The founder of an independent research firm in Los Angeles, Thornberg told Umberger that now is a good time to buy a house, as long as buyers understand that a house is what he called a consumption good, not an investment.
Here’s what Thornberg means: Consumers should buy condominiums and single-family homes for the benefits they bring, stability, shelter, a place to escape to at the end of the day. They should not look at housing as a way to make a quick buck. That’s what happened during the housing boom, and it’s what led to housing prices getting way too high way too quickly.

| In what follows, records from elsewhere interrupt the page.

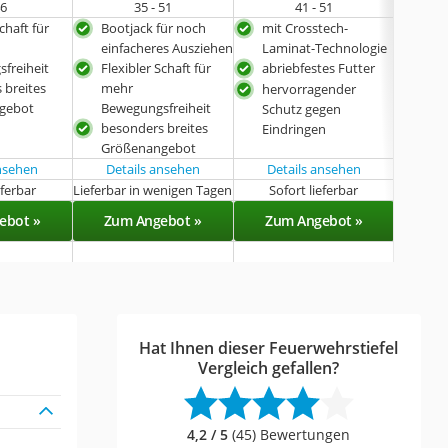
46
35 - 51
41 - 51
chaft für
Bootjack für noch
mit Crosstech-
ultr
einfacheres Ausziehen
Laminat-Technologie
Zeh
freiheit
Flexibler Schaft für
abriebfestes Futter
HAI
 breites
mehr
Kom
hervorragender
gebot
Bewegungsfreiheit
bess
Schutz gegen
besonders breites
bes
Eindringen
Größenangebot
Grö
ansehen
Details ansehen
Details ansehen
Det
eferbar
Lieferbar in wenigen Tagen
Sofort lieferbar
Sof
ebot »
Zum Angebot »
Zum Angebot »
Zu
Hat Ihnen dieser Feuerwehrstiefel
Vergleich gefallen?
4,2 / 5
(45) Bewertungen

In today’s housing market — including in Chicago — housing prices have fallen to solid, affordable levels, Thornberg said. At the same time, mortgage interest rates are at record lows, making the act of borrowing mortgage money as affordable as it’s ever been. Add to this the fact that home sellers are ready to negotiate on final sales prices, and you have an environment that’s more than beneficial to home buyers.
I’ve said this many times in this blog, but I’ll repeat myself: This remains a great time to buy a home. If you’ve been hesitating, consider Thornberg’s advice. If a noted housing critic says that this is a good buyer’s market, who are we to argue?